# Dear Lord...



## MrBlack (May 30, 2010)

http://www.youtube.com/watch?v=kfJnqbudMzs&feature=popular

This is worse than Alvin and the Chipmunks


----------



## Morroke (May 30, 2010)

Actually I think it's pretty clever and well done.


----------



## Silver Dragon (May 30, 2010)

I want the toaster car.


----------



## Lobar (May 30, 2010)

nigga's exercise wheel spins while its stopped yo


----------



## Aleu (May 30, 2010)

Saw it in the movie theater. I thought it was horrible.

OMG SOOO CUTE =^.^=


----------



## SirRob (May 30, 2010)

Their commercials just keep getting creepier and creepier...

fap fap fap


----------



## abitfuzzy (May 31, 2010)

furry going mainstream bound to happen. neat vid though.


----------



## KaShe (May 31, 2010)

The ones prior to this were pretty good, I really liked the one with all the wheels.

But this
Am I supposed to be laughing? crying? reeling back in horror?

It certainly doesn't make me want to buy the Soul.

...although I saw one on the road the other day... still wanted the hell out of that vehicle.


----------



## Krasl (May 31, 2010)

lol, wow.
that's horrible, just horrible.
and the original commercial was a bit stupid to begin with.


----------



## Taralack (May 31, 2010)

I thought this thread was going to be about something in reply to this one.
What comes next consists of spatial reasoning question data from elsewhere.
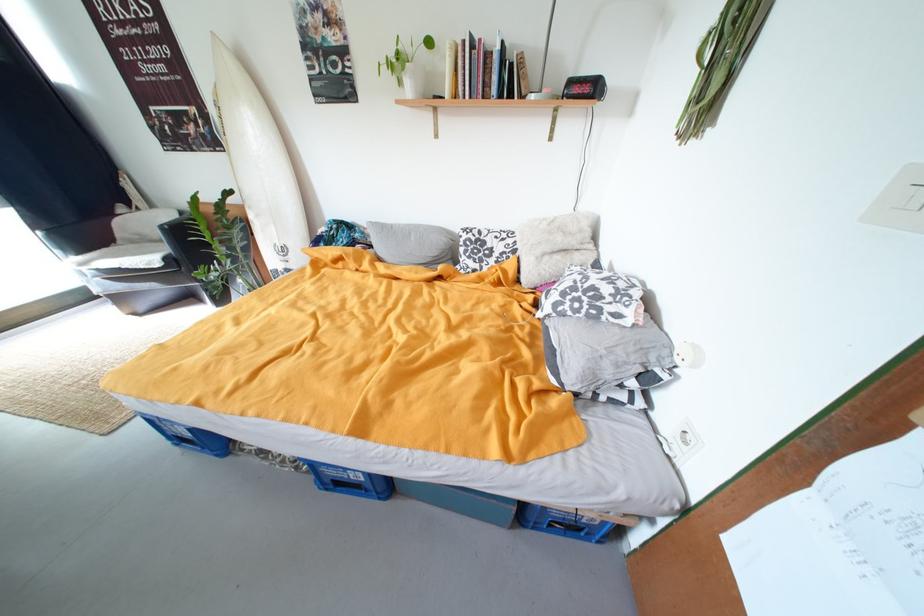
Find where to lift the white surfboard. Please return your answer as a coordinate pair (x, y).

(259, 164)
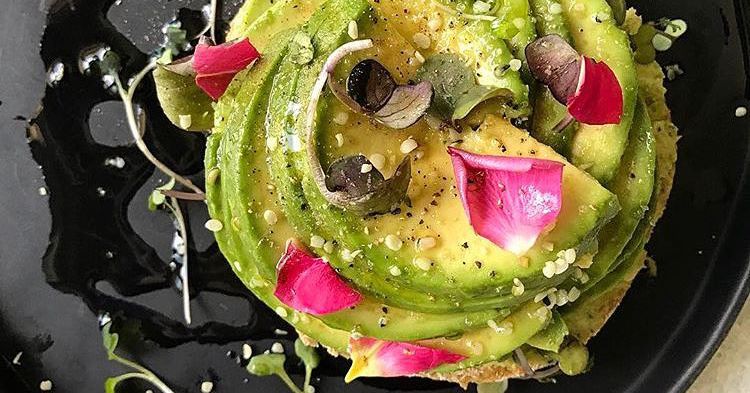
Find the location of a particular element. Image resolution: width=750 pixels, height=393 pixels. plate is located at coordinates (67, 311).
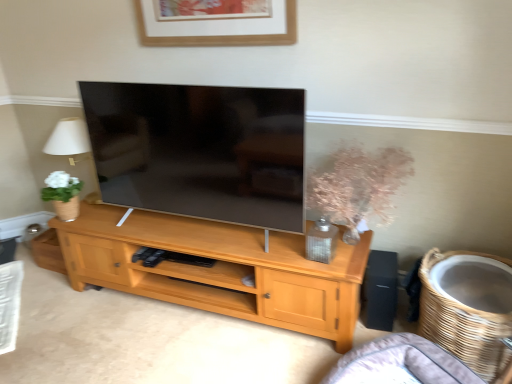
Find the location of a particular element. The height and width of the screenshot is (384, 512). translucent glass vase at center-right is located at coordinates (358, 186).

Where is `gray fabric couch at lower right`? gray fabric couch at lower right is located at coordinates (401, 363).

Where is `light wood cabinet at center`? The height and width of the screenshot is (384, 512). light wood cabinet at center is located at coordinates (218, 269).

What do you see at coordinates (380, 291) in the screenshot?
I see `black matte speaker at right` at bounding box center [380, 291].

You are a GUI agent. You are given a task and a screenshot of the screen. Output one action in this format:
    pyautogui.click(x=<x>, y=<y>)
    Task: Click on the translucent glass vase at center-right
    Image resolution: width=512 pixels, height=384 pixels.
    Given the screenshot: What is the action you would take?
    pyautogui.click(x=358, y=186)

In the scene shown: Are woven brown basket at lower right and light wood cabinet at center beside each other?

No, woven brown basket at lower right is not in contact with light wood cabinet at center.

How far apart are woven brown basket at lower right and light wood cabinet at center?

The distance of woven brown basket at lower right from light wood cabinet at center is 33.94 inches.

Is woven brown basket at lower right further to camera compared to light wood cabinet at center?

Yes, woven brown basket at lower right is behind light wood cabinet at center.

Is point (487, 350) positioned before point (200, 292)?

That is True.

Between gray fabric couch at lower right and woven brown basket at lower right, which one is positioned behind?

woven brown basket at lower right is more distant.

From the image's perspective, which is below, gray fabric couch at lower right or woven brown basket at lower right?

gray fabric couch at lower right, from the image's perspective.

Would you consider gray fabric couch at lower right to be distant from woven brown basket at lower right?

No.

From a real-world perspective, relative to woven brown basket at lower right, is gray fabric couch at lower right vertically above or below?

gray fabric couch at lower right is below woven brown basket at lower right.

Could you tell me if translucent glass vase at center-right is facing black matte speaker at right?

No, translucent glass vase at center-right does not turn towards black matte speaker at right.

Between point (340, 157) and point (365, 307), which one is positioned in front?

The point (340, 157) is more forward.

Considering the sizes of translucent glass vase at center-right and black matte speaker at right in the image, is translucent glass vase at center-right bigger or smaller than black matte speaker at right?

In the image, translucent glass vase at center-right appears to be larger than black matte speaker at right.

Is translucent glass vase at center-right turned away from wooden picture frame at upper center?

No, translucent glass vase at center-right's orientation is not away from wooden picture frame at upper center.

Which of these two, translucent glass vase at center-right or wooden picture frame at upper center, is wider?

translucent glass vase at center-right is wider.

Which of these two, translucent glass vase at center-right or wooden picture frame at upper center, stands shorter?

wooden picture frame at upper center.

Which object is positioned more to the left, translucent glass vase at center-right or wooden picture frame at upper center?

wooden picture frame at upper center is more to the left.

Does light wood cabinet at center have a smaller size compared to wooden picture frame at upper center?

No.

Is light wood cabinet at center surrounding wooden picture frame at upper center?

No, wooden picture frame at upper center is not a part of light wood cabinet at center.

Identify the location of shelf below the wooden picture frame at upper center (from a real-world perspective). (218, 269).

Choose the correct answer: Is black matte speaker at right inside wooden picture frame at upper center or outside it?

black matte speaker at right is not enclosed by wooden picture frame at upper center.

Is black matte speaker at right oriented towards wooden picture frame at upper center?

No, black matte speaker at right is not facing towards wooden picture frame at upper center.

From the image's perspective, is black matte speaker at right on wooden picture frame at upper center?

No, from the image's perspective, black matte speaker at right is not above wooden picture frame at upper center.

From a real-world perspective, is black matte speaker at right located beneath wooden picture frame at upper center?

Yes, from a real-world perspective, black matte speaker at right is beneath wooden picture frame at upper center.

Is gray fabric couch at lower right turned away from light wood cabinet at center?

gray fabric couch at lower right does not have its back to light wood cabinet at center.

Visually, is gray fabric couch at lower right positioned to the left or to the right of light wood cabinet at center?

Based on their positions, gray fabric couch at lower right is located to the right of light wood cabinet at center.

Consider the image. Considering the relative sizes of gray fabric couch at lower right and light wood cabinet at center in the image provided, is gray fabric couch at lower right taller than light wood cabinet at center?

Correct, gray fabric couch at lower right is much taller as light wood cabinet at center.

From a real-world perspective, who is located higher, gray fabric couch at lower right or light wood cabinet at center?

gray fabric couch at lower right is physically above.

The image size is (512, 384). Identify the location of basket on the right of light wood cabinet at center. (463, 322).

You are a GUI agent. You are given a task and a screenshot of the screen. Output one action in this format:
    pyautogui.click(x=<x>, y=<y>)
    Task: Click on the basket behind the gray fabric couch at lower right
    The image size is (512, 384).
    Given the screenshot: What is the action you would take?
    pyautogui.click(x=463, y=322)

When comparing their distances from black matte speaker at right, does wooden picture frame at upper center or translucent glass vase at center-right seem closer?

translucent glass vase at center-right is positioned closer to the anchor black matte speaker at right.

When comparing their distances from gray fabric couch at lower right, does wooden picture frame at upper center or translucent glass vase at center-right seem closer?

translucent glass vase at center-right is positioned closer to the anchor gray fabric couch at lower right.

Estimate the real-world distances between objects in this image. Which object is closer to translucent glass vase at center-right, light wood cabinet at center or wooden picture frame at upper center?

light wood cabinet at center.

From the picture: From the image, which object appears to be nearer to translucent glass vase at center-right, gray fabric couch at lower right or black matte speaker at right?

Among the two, black matte speaker at right is located nearer to translucent glass vase at center-right.

Estimate the real-world distances between objects in this image. Which object is closer to black matte speaker at right, light wood cabinet at center or woven brown basket at lower right?

woven brown basket at lower right is positioned closer to the anchor black matte speaker at right.

Based on their spatial positions, is translucent glass vase at center-right or black matte speaker at right closer to wooden picture frame at upper center?

translucent glass vase at center-right.

From the image, which object appears to be nearer to gray fabric couch at lower right, light wood cabinet at center or translucent glass vase at center-right?

Among the two, light wood cabinet at center is located nearer to gray fabric couch at lower right.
Nonetheless, the irony has not escaped me.


----------



## HyBroMcYenapants (May 31, 2010)

I hate it because it has rap


The Hampsters are yiffy though


----------



## Melo (May 31, 2010)

Commercial makes me not want to own a Kia.


----------



## Syradact (May 31, 2010)

"You can get with this, or you can get with that" sounded familiar...and I searched my memory banks for a match...Weapon of Choice by Fatboy Slim has that line. Ah, to be dancing with Christopher Walken right now...


----------



## Alstor (May 31, 2010)

This is better than the original commercials. And it's more gangsta than almost all of the rap out there today.

[/metaphorical sandy vagina]


----------



## Heliamphora (May 31, 2010)

its pretty cute but the original commercial's song is SO much better.  but maybe i am biased towards things with funk and soul


----------



## Atrak (May 31, 2010)

Heliamphora said:


> its pretty cute but the original commercial's song is SO much better.  but maybe i am biased towards things with funk and soul



What about things with gunk and sole?


----------



## Browder (May 31, 2010)

I love this, actually. Totally sending this to my sister.


----------



## KaShe (May 31, 2010)

Syradact said:


> "You can get with this, or you can get with that" sounded familiar...and I searched my memory banks for a match...Weapon of Choice by Fatboy Slim has that line. Ah, to be dancing with Christopher Walken right now...


Oh man
Oh MAN

I just got done listening to Fatboy Slim continuously.

Going back for this song is worth it.  They should have fat hamster people dancing with Christo- no, that's stupid.


----------



## Ratte (May 31, 2010)

That was awesome.  You guys are pussies.


----------



## Atrak (May 31, 2010)

Meh. They have a theme now. I guess the last commercial with all the hamster wheels went over well.


----------



## Lobar (May 31, 2010)

next one should be a fantasy-themed commercial featuring Boo


----------



## Tewin Follow (May 31, 2010)

OP sucks, that was fantastic.


----------



## Alstor (May 31, 2010)

Ratte said:


> That was awesome.  You guys are pussies.


We're not all hard-asses like you. :V


----------



## Atrak (May 31, 2010)

Alstor said:


> We're not all hard-asses like you. :V



Actually, her ass is quite-


----------



## cruncheweezy (May 31, 2010)

...Er....
That was... Good?
WTF IS THAT SHIT?!


----------



## skunkspray03 (May 31, 2010)

...the fuck?


----------



## Ames (Jun 1, 2010)

Saw this quite a few times on TV.

It made me smile.


----------



## Twylyght (Jun 1, 2010)

It wasn't so bad.  The music brought back memories.  Black Sheep's "The Choice is yours" is a classic.


----------



## south syde dobe (Jun 1, 2010)

abitfuzzy said:


> furry going mainstream bound to happen. neat vid though.


 
I won't happen until the foxes aren't sluts anymore and we all know that isn't going to happen anytime soon


----------



## Molotov (Jun 1, 2010)

Doo-Daa, DIP-ity
(COME ON)


----------